Every line from the one containing "Figure 13. Comparison" to the end of the records below must be copied exactly, and no pictures may be included.

Material for the task:
════════

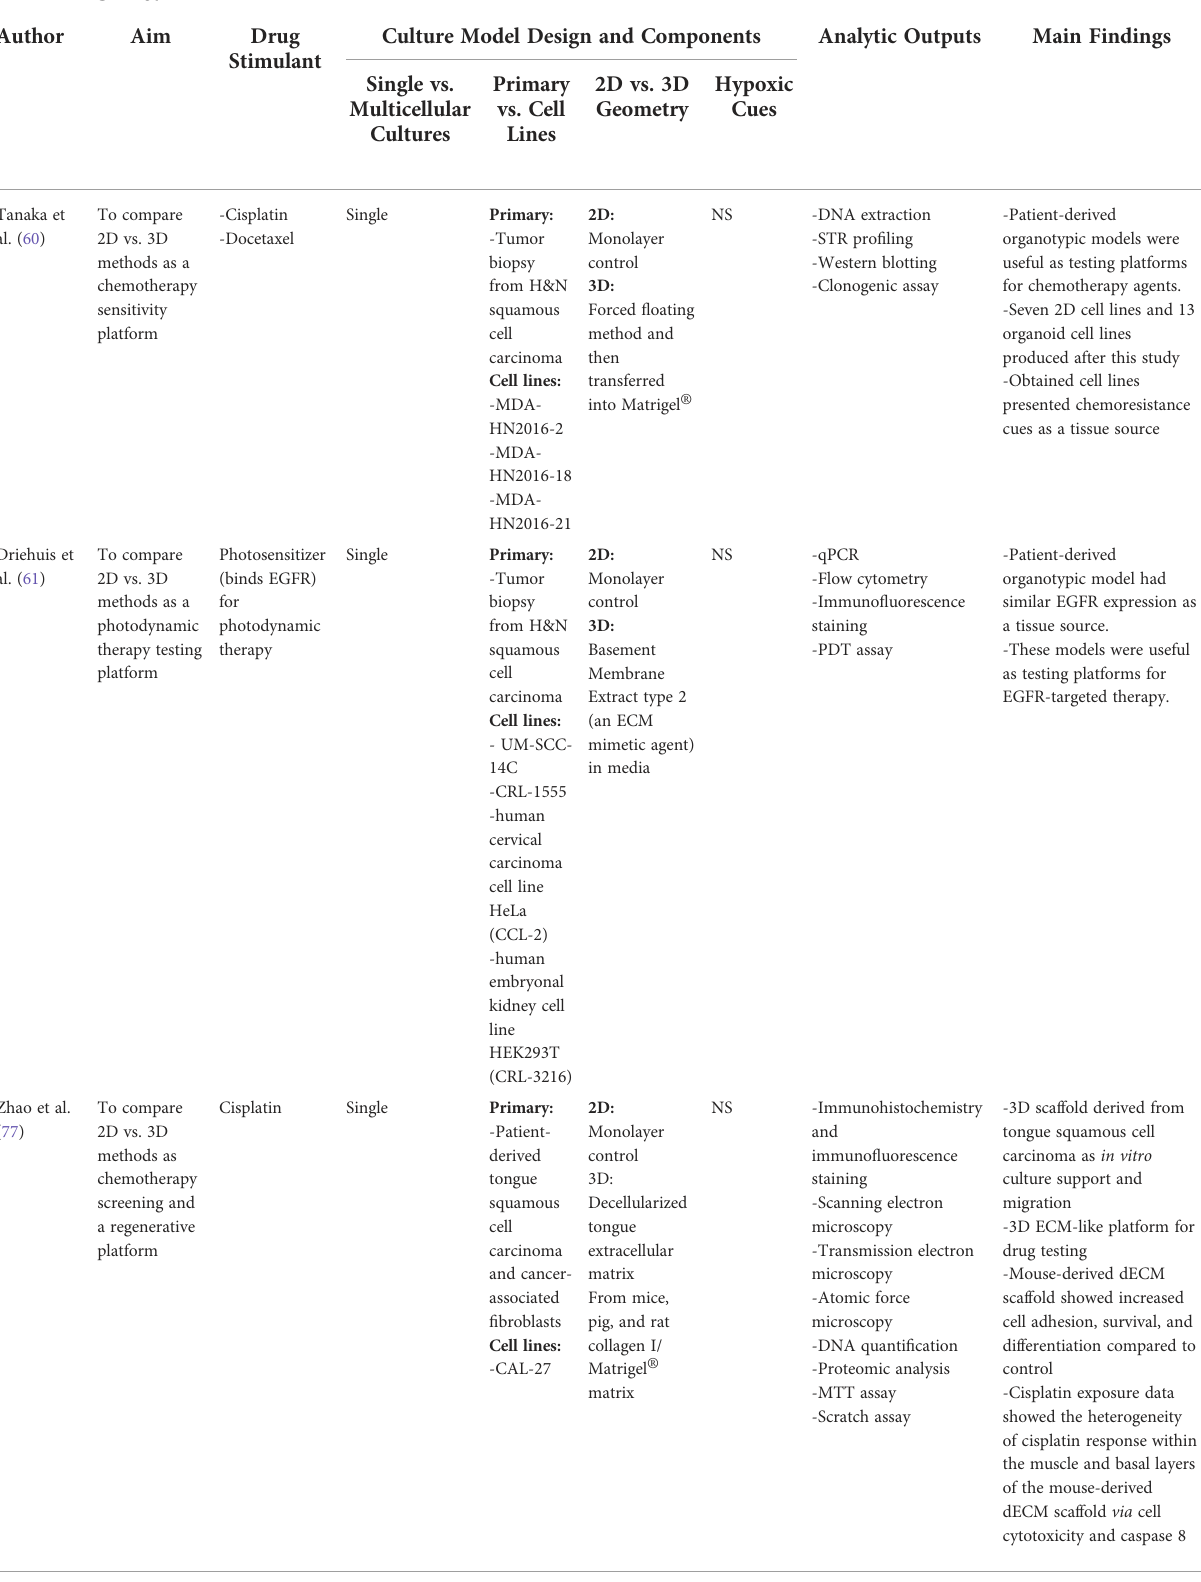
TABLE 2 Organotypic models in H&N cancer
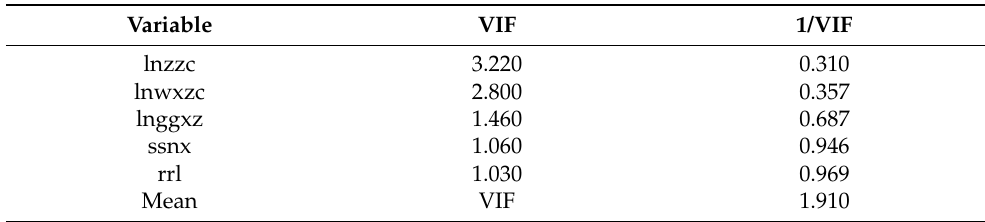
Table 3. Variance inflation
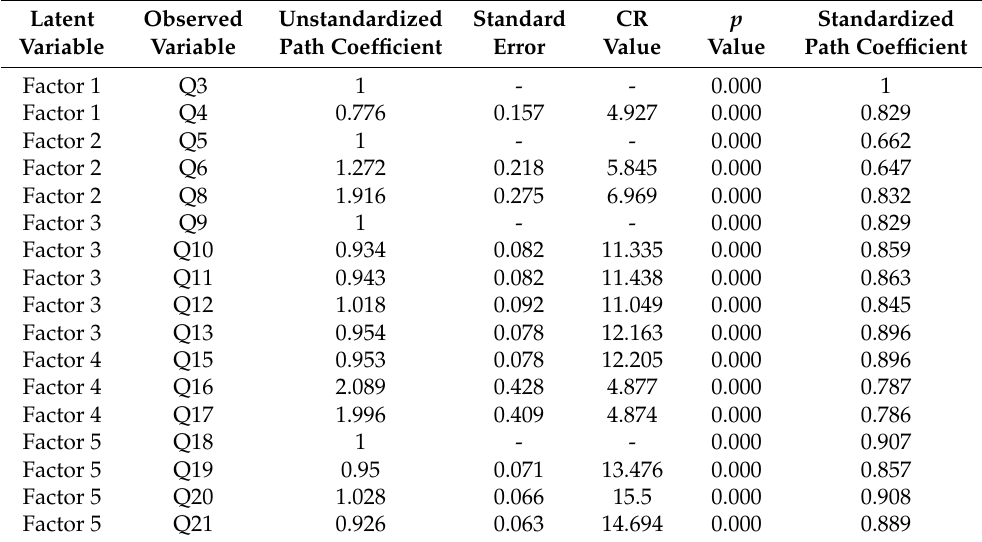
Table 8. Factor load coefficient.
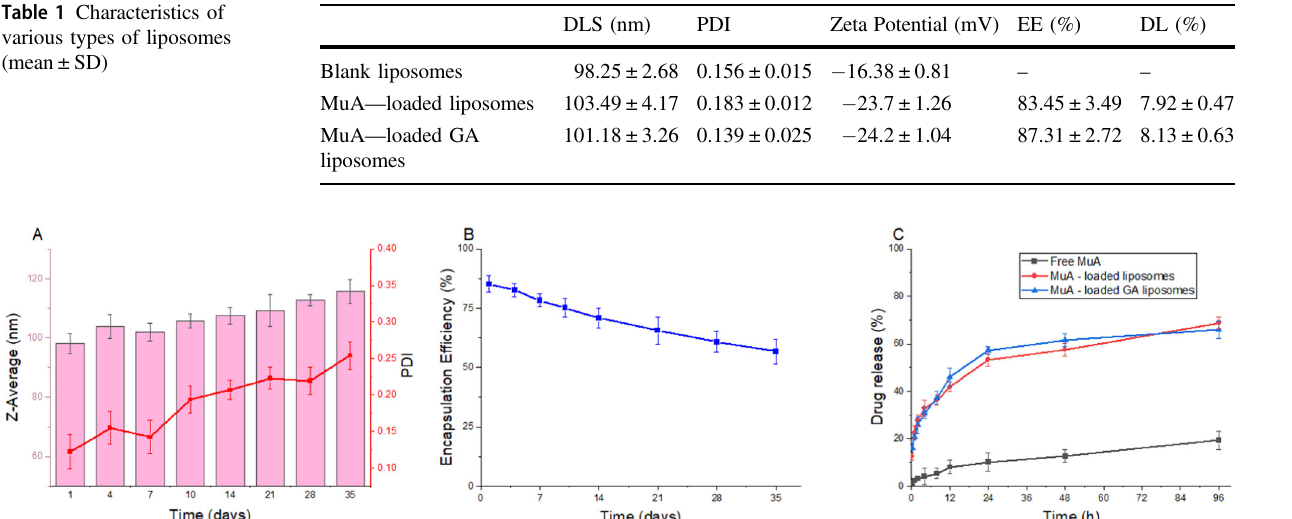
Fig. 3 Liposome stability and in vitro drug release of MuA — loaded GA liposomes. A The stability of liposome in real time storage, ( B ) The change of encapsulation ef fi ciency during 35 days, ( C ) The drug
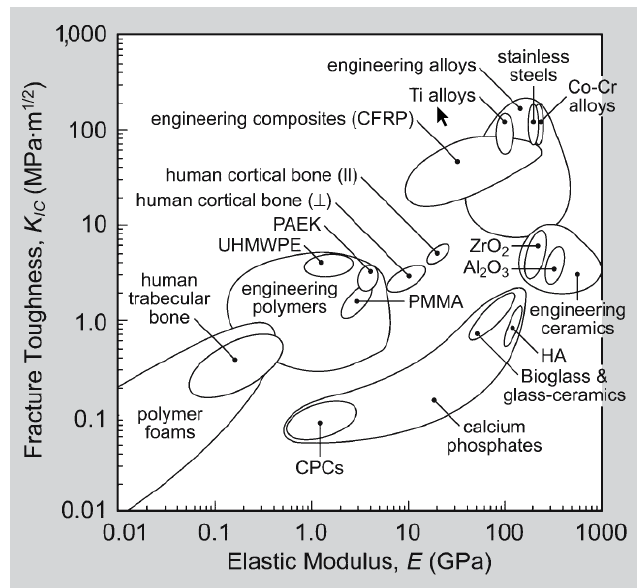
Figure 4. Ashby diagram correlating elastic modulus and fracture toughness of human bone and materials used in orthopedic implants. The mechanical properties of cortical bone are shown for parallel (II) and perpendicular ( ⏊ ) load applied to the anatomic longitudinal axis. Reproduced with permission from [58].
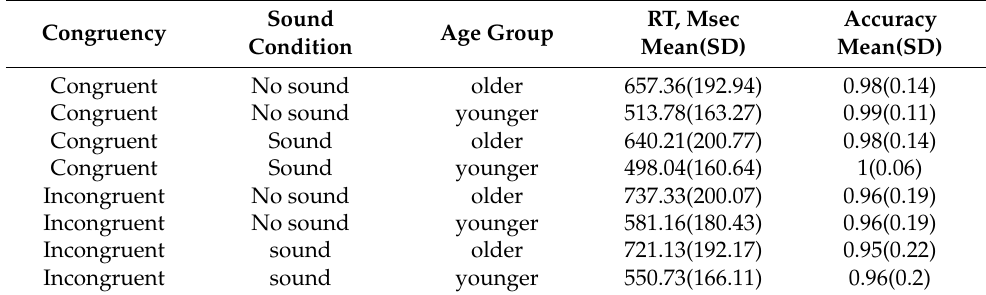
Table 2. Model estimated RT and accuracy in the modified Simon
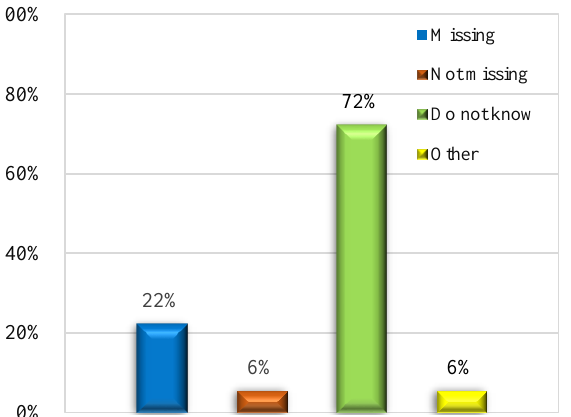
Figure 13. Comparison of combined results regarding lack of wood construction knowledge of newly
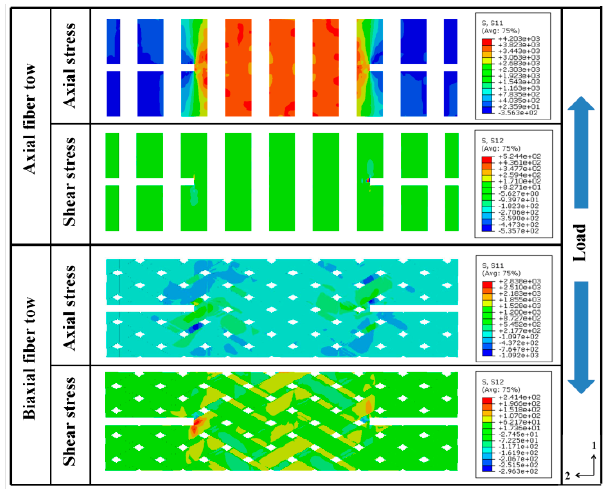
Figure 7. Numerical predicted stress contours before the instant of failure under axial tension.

════════

Answer section:
Figure 13. Comparison of combined results regarding lack of wood construction knowledge of newly
Figure 7. Numerical predicted stress contours before the instant of failure under axial tension.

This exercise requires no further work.